Jakub Porzycki | Nurphoto | Getty Images

Epic Games said on Friday that it submitted Fortnite to Apple’s App Store, the month after a judge ruled in favor of the game maker in a contempt ruling.

Fortnite was booted from iPhones and Apple’s App Store in 2020, after Epic Games updated its software to link out to the company’s website and avoid Apple’s commissions. The move drew Apple’s anger, and kicked off a legal battle that has lasted for years.

Last month’s ruling, a victory for Epic Games, said that Apple was not allowed to charge a commission on link-outs or dictate if the links look like buttons, paving the way for Fortnite’s return.

Apple could still reject Fortnite’s submission. An Apple representative didn’t respond to a request for comment. Apple is appealing last month’s contempt ruling.

The announcement by Epic Games is the latest salvo in the battle between it and Apple, which has taken place in courts and with regulators around the world since 2020. Epic Games also sued Google, which operates the Play Store for Android phones.

Last month’s ruling has already shifted the economics of app development for iPhones.

Apple takes between 15% and 30% of purchases made using its in-app payment system. Linking to the web avoids those fees. Apple briefly allowed link-outs under its system but would charge a 27% commission, before last month’s ruling.

Developers including Amazon and Spotify have already updated their apps to avoid Apple’s commissions and direct customers to their own websites for payment.

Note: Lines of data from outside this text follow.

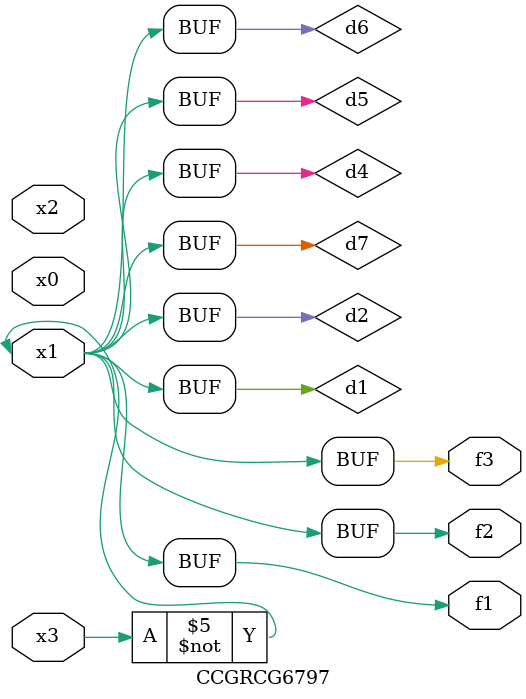
<source format=v>
module CCGRCG6797(
	input x0, x1, x2, x3,
	output f1, f2, f3
);

	wire d1, d2, d3, d4, d5, d6, d7;

	not (d1, x3);
	buf (d2, x1);
	xnor (d3, d1, d2);
	nor (d4, d1);
	buf (d5, d1, d2);
	buf (d6, d4, d5);
	nand (d7, d4);
	assign f1 = d6;
	assign f2 = d7;
	assign f3 = d6;
endmodule

</source>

Before last month, Amazon’s Kindle app told users they could not purchase a book in the iPhone app. After a recent update, the app now shows an orange “Get Book” button that links to Amazon’s website.

Fortnite has been available for iPhones in Europe since last year, through Epic Games’ store. Third-party app stores are allowed in Europe under the Digital Markets Act. Users have also been able to play Fortnite on iPhones and iPad through cloud gaming services.